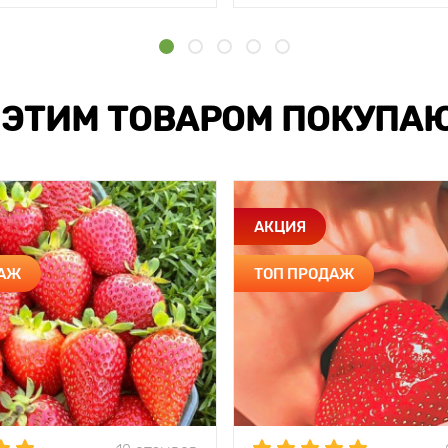
 ЭТИМ ТОВАРОМ ПОКУПА
АКЦИЯ
ДАЖ
ТОП ПРОДАЖ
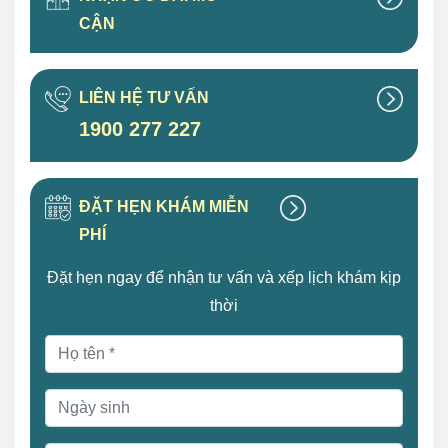
CẬN
LIÊN HỆ TƯ VẤN
1900 277 227
ĐẶT HẸN KHÁM MIỄN
PHÍ
Đặt hẹn ngay để nhận tư vấn và xếp lịch khám kịp
thời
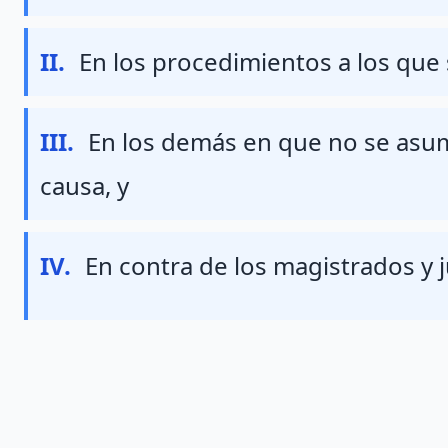
Fraccion II
II.
En los procedimientos a los que s
Fraccion III
III.
En los demás en que no se asum
causa, y
Fraccion IV
IV.
En contra de los magistrados y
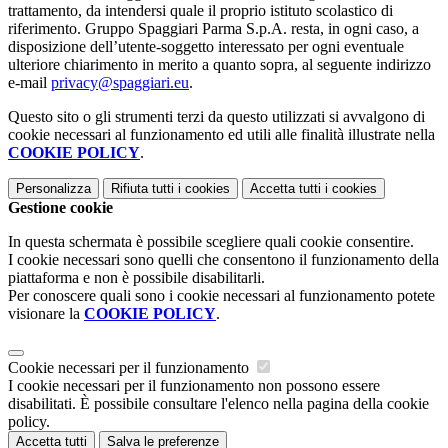
trattamento, da intendersi quale il proprio istituto scolastico di
riferimento. Gruppo Spaggiari Parma S.p.A. resta, in ogni caso, a
disposizione dell’utente-soggetto interessato per ogni eventuale
ulteriore chiarimento in merito a quanto sopra, al seguente indirizzo
e-mail
privacy@spaggiari.eu
.
Questo sito o gli strumenti terzi da questo utilizzati si avvalgono di
cookie necessari al funzionamento ed utili alle finalità illustrate nella
COOKIE POLICY
.
Personalizza
Rifiuta tutti
i cookies
Accetta tutti
i cookies
Gestione cookie
In questa schermata è possibile scegliere quali cookie consentire.
I cookie necessari sono quelli che consentono il funzionamento della
piattaforma e non è possibile disabilitarli.
Per conoscere quali sono i cookie necessari al funzionamento potete
visionare la
COOKIE POLICY
.
Cookie necessari per il funzionamento
I cookie necessari per il funzionamento non possono essere
disabilitati. È possibile consultare l'elenco nella pagina della cookie
policy.
Accetta tutti
Salva le preferenze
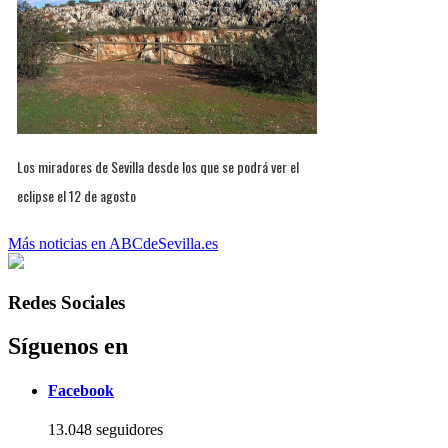
Los miradores de Sevilla desde los que se podrá ver el
eclipse el 12 de agosto
Más noticias en ABCdeSevilla.es
Redes Sociales
Síguenos en
Facebook
13.048 seguidores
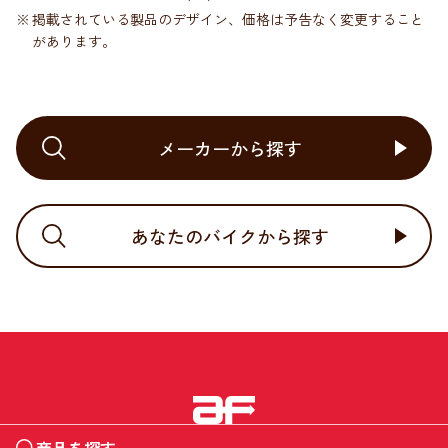
掲載されている製品のデザイン、価格は予告なく変更すること
があります。
メーカーから探す
あなたのバイクから探す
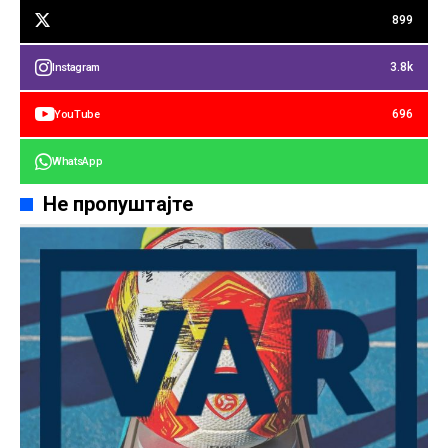
899
3.8k
Instagram
696
YouTube
WhatsApp
Не пропуштајте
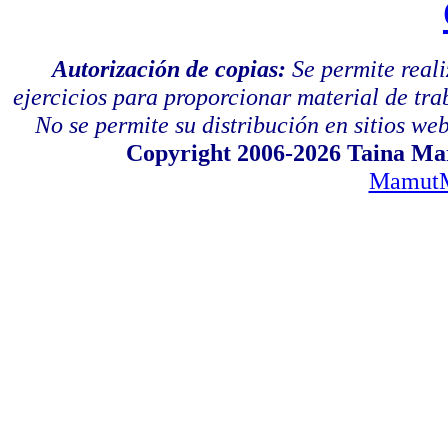
Autorización de copias:
Se permite real
ejercicios para proporcionar material de tra
No se permite su distribución en sitios web,
Copyright 2006-2026 Taina Mar
MamutM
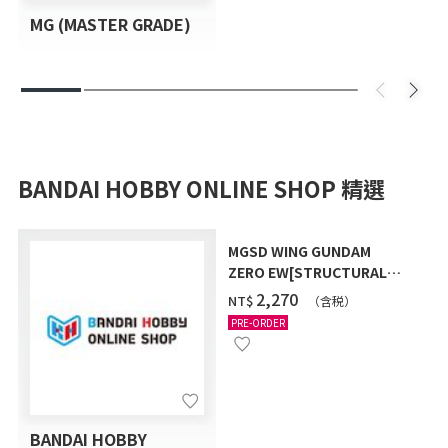
MG (MASTER GRADE)
BANDAI HOBBY ONLINE SHOP 精選
MGSD WING GUNDAM
ZERO EW[STRUCTURAL
COATING/BLACK] [2026年
‌2,270
NT$
（含税）
12月發送]
PRE-ORDER
BANDAI HOBBY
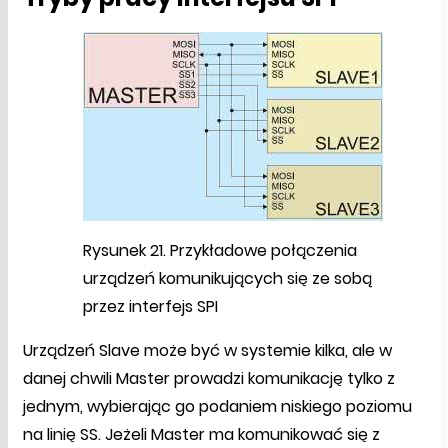
Rysunek 21. Przykładowe połączenia
urządzeń komunikujących się ze sobą
przez interfejs SPI
Urządzeń Slave może być w systemie kilka, ale w
danej chwili Master prowadzi komunikację tylko z
jednym, wybierając go podaniem niskiego poziomu
na linię SS. Jeżeli Master ma komunikować się z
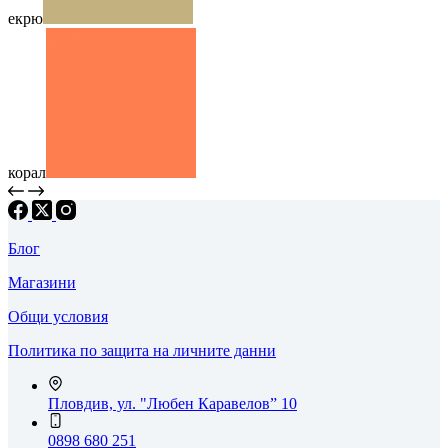
екрю
корал
Блог
Магазини
Общи условия
Политика по защита на личните данни
Пловдив, ул. "Любен Каравелов” 10
0898 680 251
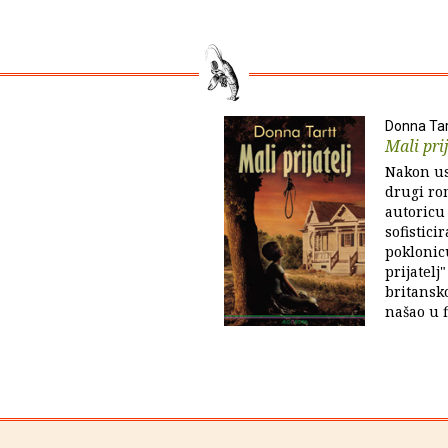
Donna Tar
Mali prij
Nakon us
drugi ro
autoricu
sofistic
poklonicu
prijatelj
britansk
našao u f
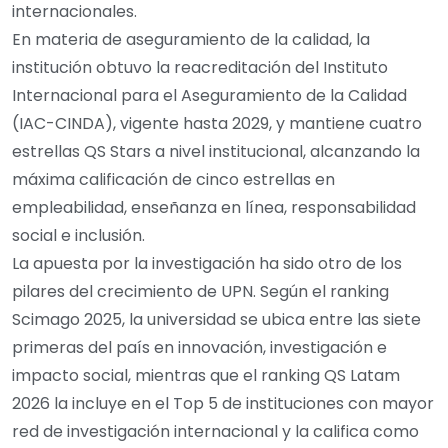
internacionales.
En materia de aseguramiento de la calidad, la
institución obtuvo la reacreditación del Instituto
Internacional para el Aseguramiento de la Calidad
(IAC-CINDA), vigente hasta 2029, y mantiene cuatro
estrellas QS Stars a nivel institucional, alcanzando la
máxima calificación de cinco estrellas en
empleabilidad, enseñanza en línea, responsabilidad
social e inclusión.
La apuesta por la investigación ha sido otro de los
pilares del crecimiento de UPN. Según el ranking
Scimago 2025, la universidad se ubica entre las siete
primeras del país en innovación, investigación e
impacto social, mientras que el ranking QS Latam
2026 la incluye en el Top 5 de instituciones con mayor
red de investigación internacional y la califica como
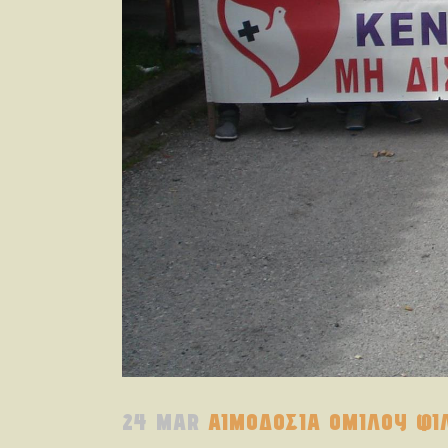
24 MAR
ΑΙΜΟΔΟΣΙΑ ΟΜΙΛΟΥ ΦΙ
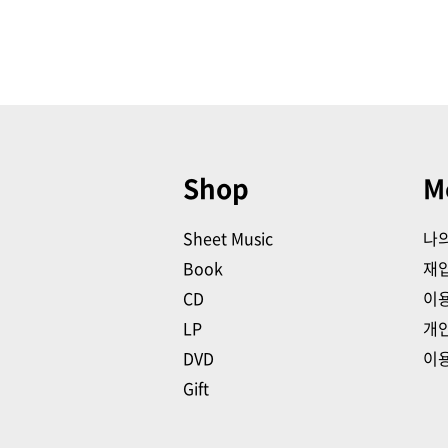
Shop
M
Sheet Music
나
Book
재
CD
이
LP
개
DVD
이
Gift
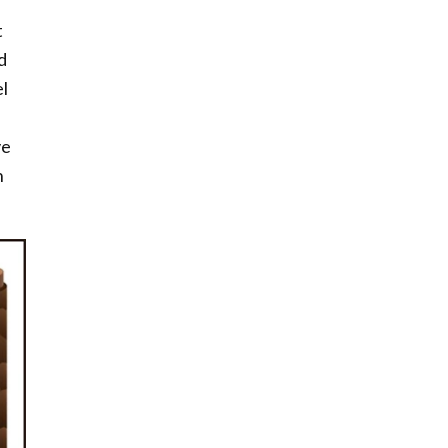
t
d
el
ve
n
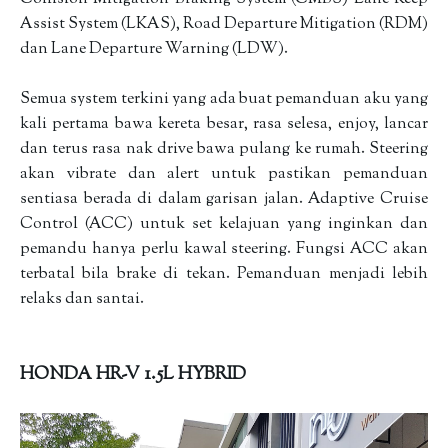
Assist System (LKAS), Road Departure Mitigation (RDM)
dan Lane Departure Warning (LDW).
Semua system terkini yang ada buat pemanduan aku yang
kali pertama bawa kereta besar, rasa selesa, enjoy, lancar
dan terus rasa nak drive bawa pulang ke rumah. Steering
akan vibrate dan alert untuk pastikan pemanduan
sentiasa berada di dalam garisan jalan. Adaptive Cruise
Control (ACC) untuk set kelajuan yang inginkan dan
pemandu hanya perlu kawal steering. Fungsi ACC akan
terbatal bila brake di tekan. Pemanduan menjadi lebih
relaks dan santai.
HONDA HR-V 1.5L HYBRID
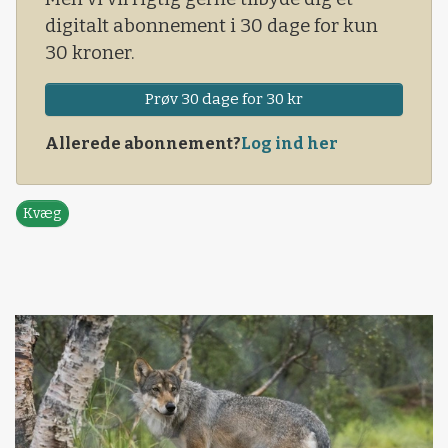
digitalt abonnement i 30 dage for kun
30 kroner.
Prøv 30 dage for 30 kr
Allerede abonnement?
Log ind her
Kvæg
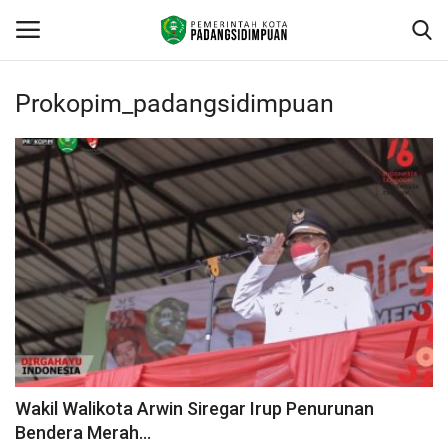
Prokopim_padangsidimpuan
Beranda
KONTAK
Contact
arcgis
PROFILE
GEOGRAFIS DAERAH
Wakil Walikota Arwin Siregar Irup Penurunan
Bendera Merah...
DEMOGRAFI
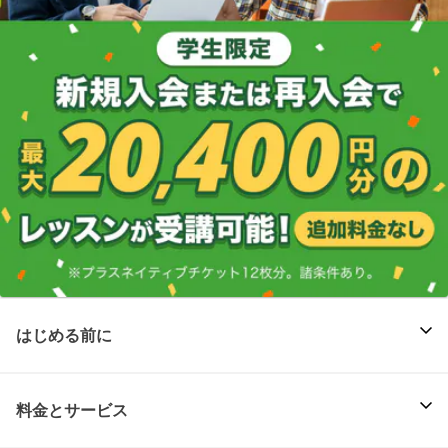
はじめる前に
料金とサービス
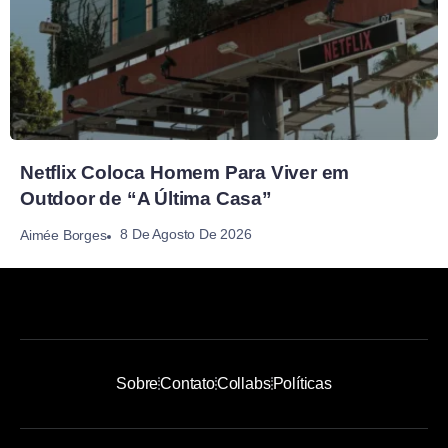
Netflix Coloca Homem Para Viver em
Outdoor de “A Última Casa”
8 De Agosto De 2026
Aimée Borges
Sobre
Contato
Collabs
Políticas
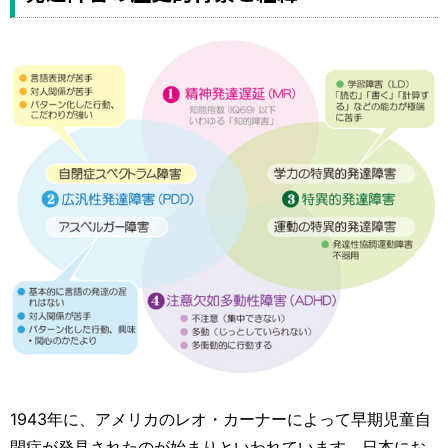
1943年に、アメリカのレオ・カーナーによって早期児童自
閉症が発見されたのが始まりといわれています。日本にお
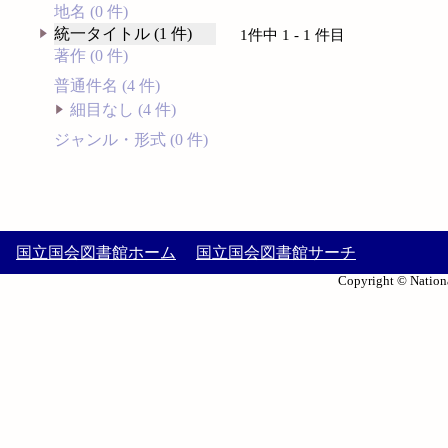
地名 (0 件)
統一タイトル (1 件)
1件中 1 - 1 件目
著作 (0 件)
普通件名 (4 件)
細目なし (4 件)
ジャンル・形式 (0 件)
国立国会図書館ホーム
国立国会図書館サーチ
Copyright © Nationa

————

Please show every line of the records that contains the word "rasa", copying each line in full. Case counts, so a line with the word in a different case does not match.

kali pertama bawa kereta besar, rasa selesa, enjoy, lancar
dan terus rasa nak drive bawa pulang ke rumah. Steering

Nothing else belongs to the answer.